--- 文字節選 ---

這是通過傳統回撥方式實現的非同步程式設計,結果如下:
[Tue Mar 27 17:52:49 2018] callback_way() called, time delta: 0.054735804048789374
b、生成器

class Crawler2:
    def __init__(self, url):
        self.url = url
        self.response = b''

    def fetch(self):
        global stopped
        sock = socket.socket()
        yield from connect(sock, ('www.sina.com', 80))
        get = 'GET {0} HTTP/1.0\r\nHost: www.sina.com\r\n\r\n'.format(self.url)
        sock.send(get.encode('ascii'))
        self.response = yield from read_all(sock)
        urls_todo.remove(self.url)
        if not urls_todo:
            stopped = True

class Task:
    def __init__(self, coro):
        self.coro = coro
        f = Future1()
        f.set_result(None)
        self.step(f)

---

**待答問題**.
1. 從非同步程式設計的節選中擷取從「self.response = yield」到「self.step(f)」的原文。
2. 請接著非同步程式設計的節選最後一行往下續寫。

--- 擷取資料 ---

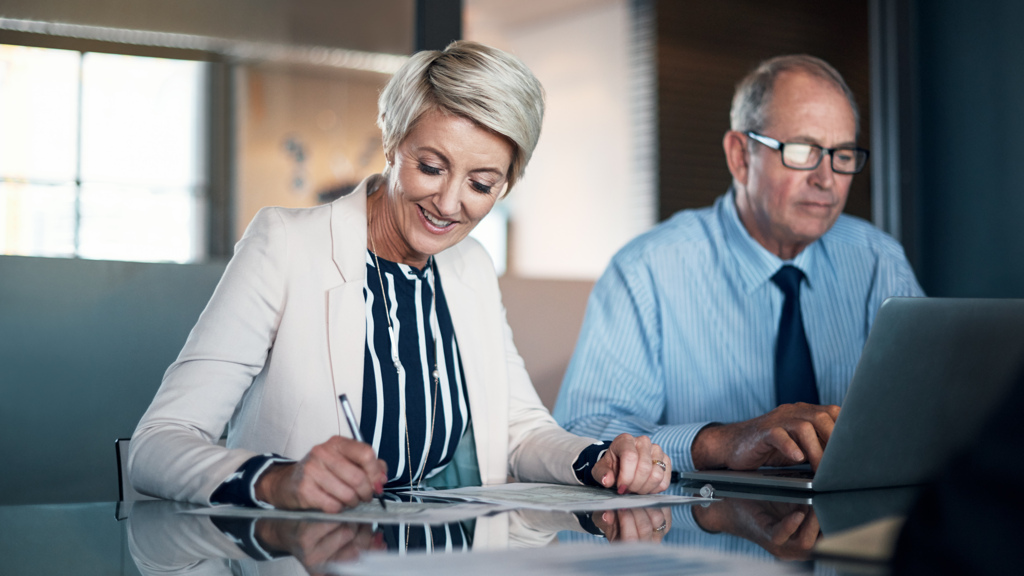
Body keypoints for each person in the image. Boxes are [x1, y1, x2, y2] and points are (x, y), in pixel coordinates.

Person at [128, 40, 671, 512]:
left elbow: (521, 431)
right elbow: (156, 444)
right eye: (431, 167)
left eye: (481, 184)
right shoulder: (286, 244)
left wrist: (599, 460)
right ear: (391, 143)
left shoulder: (471, 266)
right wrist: (276, 479)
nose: (449, 203)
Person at [554, 54, 923, 474]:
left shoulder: (878, 260)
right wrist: (722, 441)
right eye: (802, 151)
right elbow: (582, 435)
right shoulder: (647, 270)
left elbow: (930, 410)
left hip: (851, 527)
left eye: (841, 154)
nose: (826, 179)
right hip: (697, 531)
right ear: (741, 156)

---

**任務答案**.
1.
self.response = yield from read_all(sock)
        urls_todo.remove(self.url)
        if not urls_todo:
            stopped = True

class Task:
    def __init__(self, coro):
        self.coro = coro
        f = Future1()
        f.set_result(None)
        self.step(f)

2.
    def step(self, future):
        try:
            # send會進入到coro執行, 即fetch, 直到下次yield
            # next_future 為yield返回的物件
            next_future = self.coro.send(future.result)
        except StopIteration:
            return
        next_future.add_done_callback(self.step)

def loop1():
    while not stopped:
        events = selector.select()
        for event_key,event_mask in events:
            callback = event_key.data
            callback()

執行結果如下:
[Tue Mar 27 17:54:27 2018] generate_way() called, time delta: 0.2914336347673473

c、協程

def nonblocking_way():
    sock = socket.socket(socket.AF_INET,socket.SOCK_STREAM)
    sock.setblocking(False)
    try:
        sock.connect(('www.sina.com', 80))
    except BlockingIOError:
        pass
    request = 'GET / HTTP/1.0\r\nHost: www.sina.com\r\n\r\n'
    data = request.encode('ascii')
    while True:
        try:
            sock.send(data)
            break
        except OSError:
            pass

    response = b''
    while True:
        try:
            chunk = sock.recv(4096)
            while chunk:
                response += chunk
                chunk = sock.recv(4096)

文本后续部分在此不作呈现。